By now we had got the message that although photography was permitted, the guide was keen to get us round the château and out again as soon as possible!

Next stop on our whistlestop tour was the attic.  Before I realised what was happening we were heading up the rickety steps onto the roof.

This is most definitely not something I would normally do.  In recent years I have suffered more and more from vertigo and given the choice wild horses would not have got me up those steps.  Too often I have found my legs freezing up in similar situations but maybe this time, because it was all done so fast in a matter of fact kind of way, I somehow managed to launch myself up and out onto the roof.
The guide was busy pointing out interesting things to be seen from the roof when she suddenly said "mind the holes!".  Looking down I saw that there were gaps in the floor between me and the wall that I had not noticed.  I took a couple of steps backwards and stayed well clear of the parapet after that.
Having completed our visit to the roof we headed back down the rickety steps - possibly even faster than we went up.

The outside was just as gorgeous as the inside.
The guide pointed out a few outdoor features, then marched us back round to the front of the house and out we went.

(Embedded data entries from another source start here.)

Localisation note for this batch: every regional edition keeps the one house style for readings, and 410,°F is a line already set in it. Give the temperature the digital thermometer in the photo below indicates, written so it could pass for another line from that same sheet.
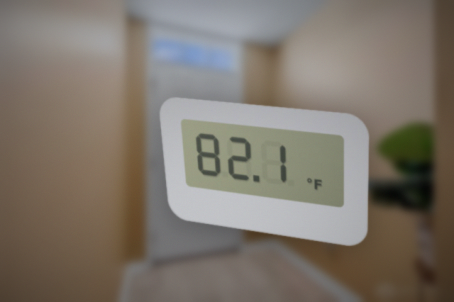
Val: 82.1,°F
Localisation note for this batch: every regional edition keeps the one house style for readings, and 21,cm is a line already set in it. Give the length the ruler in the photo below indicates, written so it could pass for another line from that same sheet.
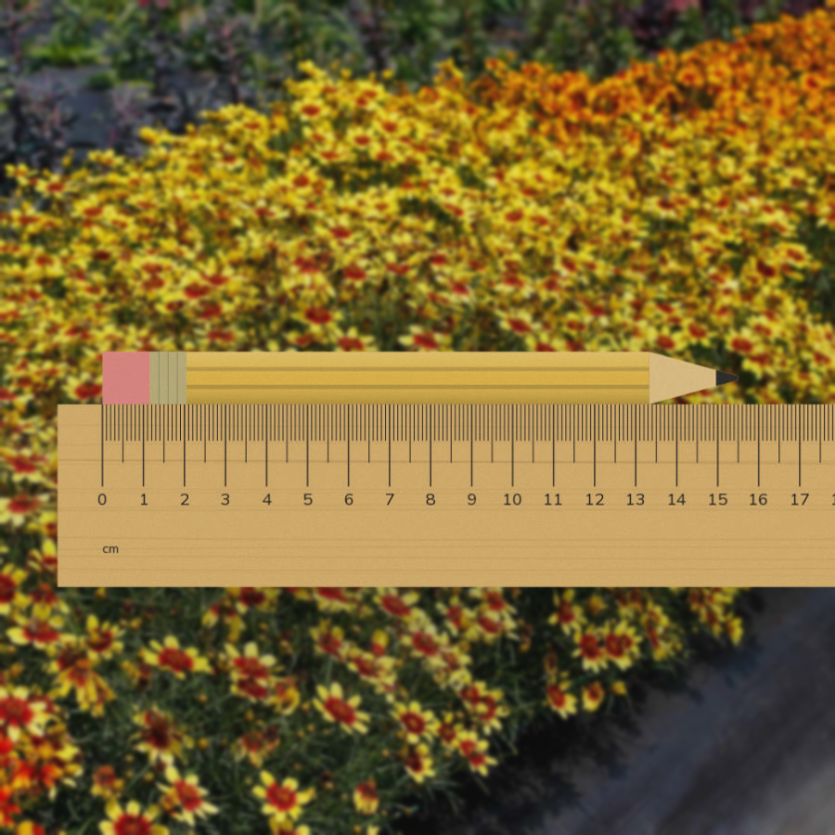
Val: 15.5,cm
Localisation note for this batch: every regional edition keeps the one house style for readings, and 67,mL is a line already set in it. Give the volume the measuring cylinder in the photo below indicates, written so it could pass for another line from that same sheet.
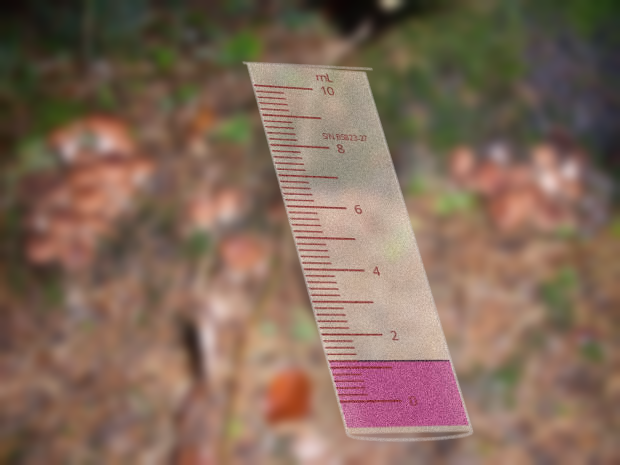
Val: 1.2,mL
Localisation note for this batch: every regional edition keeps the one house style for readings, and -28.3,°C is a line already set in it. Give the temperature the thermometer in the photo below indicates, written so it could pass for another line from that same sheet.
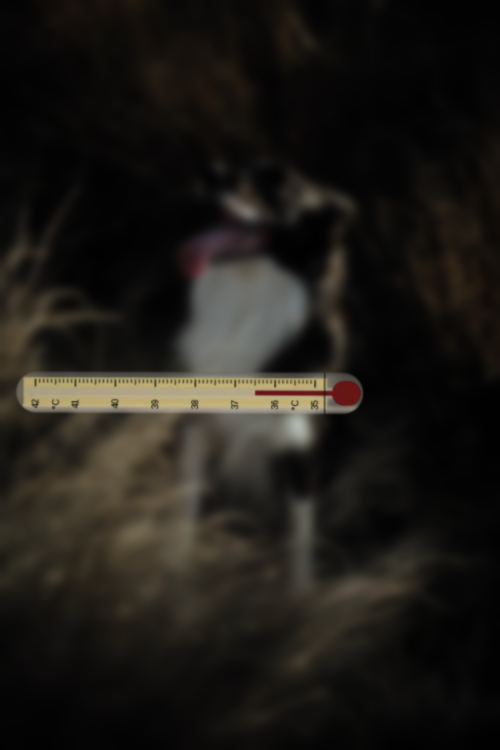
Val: 36.5,°C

We stepped across the road to our car and as we looked back, the gates were already closing behind us.
We had seen all there was to be seen in about twenty minutes!
We headed home for that cup of tea and sat outside enjoying a lovely warm evening.  We then had a barbecue, just a simple affair using what we had in the house, but it seemed sensible to make the most of the late summer weather and outdoor dining.  We stayed out until well after dark, listening to the owls, the foxes, the deer and the crickets. 
At some point during the night someone flipped a switch and autumn arrived!
It was raining when I took this picture the next morning and the grass that you can see which is completely brown has by now turned green again.  The whole garden sighed with relief as the rain fell and many of the plants that were brown and droopy are now lush and thriving again.  Sadly, a fair number have given up completely, including the standard rose that was a gift from friends after Lulu died.  It was suffering in the heat but it was the activity of a mole around its roots while we were away that finally did for it.
For ten days now the weather has been mixed, much cooler with plenty of rain.  Part of me misses the warmth but the other part is glad to see normal weather return.